UMaine Narratives - Advanced Technologies for Forestry and Agriculture
The U.S. Department of Energy awarded more than $712,000 to UMaine chemical and biological engineering professors Peter van Walsum and Clay Wheeler for a three-year project to create a high-quality transportation fuel from renewable biomass resources.
In addition, the nearby Old Town pulp mill, in partnership with UMaine’s Forest Bioproducts Research Institute (FBRI), received a $30 million award in 2008 to design, build, and operate a small-scale commercial integrated biorefinery. The foundation for this project involves the transfer of technology from FBRI labs to private industry, and would create a forest-based cellulosic biofuel value stream for the mill in addition to its normal pulping process. FBRI was also selected to receive $4.8M from the Maine Technology Asset Fund to create a supporting technology center on the mill site.
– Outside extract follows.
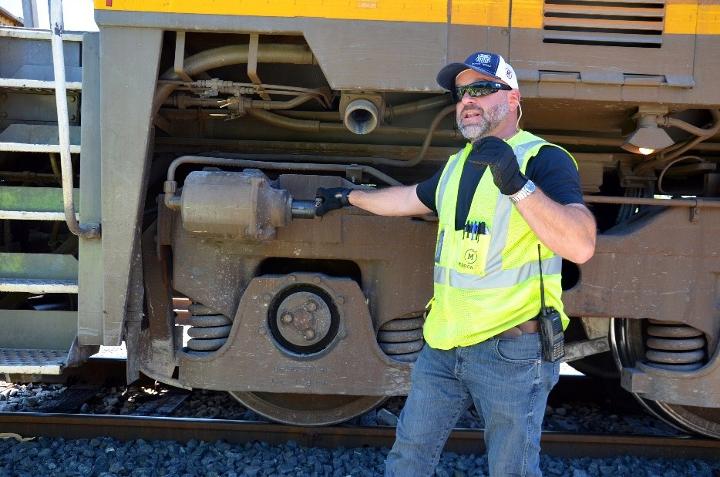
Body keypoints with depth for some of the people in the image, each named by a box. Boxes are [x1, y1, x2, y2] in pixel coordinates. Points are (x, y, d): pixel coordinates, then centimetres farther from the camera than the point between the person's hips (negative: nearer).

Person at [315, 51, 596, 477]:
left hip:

Hardwood extract from the kraft pulping process and seaweed by-products from extracting carrageenan—primarily used as a natural food additive—will be fermented into organic acids.
The acids will be chemically upgraded into high-quality liquid fuels, such asethanol and butanol.
The result will be superior, more energy- dense fuels with more miles per gallon; less volatility, which equals less air pollution; and easy blending with gasoline, requiring fewer changes to current infrastructure.
What’s Next: Making Plastic From Potatoes
Researchers at UMaine continue the collaboration with the Bangor-based Environmental Health Strategy Center/Tides Center, which recently received a $500,000 Maine Technology Institute Cluster Initiative Award to support a Sustainable Bioplastics Initiative.
This is the third part of a project that started with an MTI seed grant to research the feasibility of making polylactic acid (PLA) plastics—found in yogurt containers and disposable utensils—using the starch from cull potatoes.
UMaine researchers also have discovered that wood by-products from Maine’s forest product facilities, such as pulp mills, are viable sources of fermentable sugars.
The only U.S. plant currently making PLA plastic is inNebraska, using corn to produce the necessary starch. Companies wanting non-GMO materials (most corn based PLA is from GMO corn) don’t have any options, but Maine is poised to fill that void while creating jobs and developing a new industry for the state.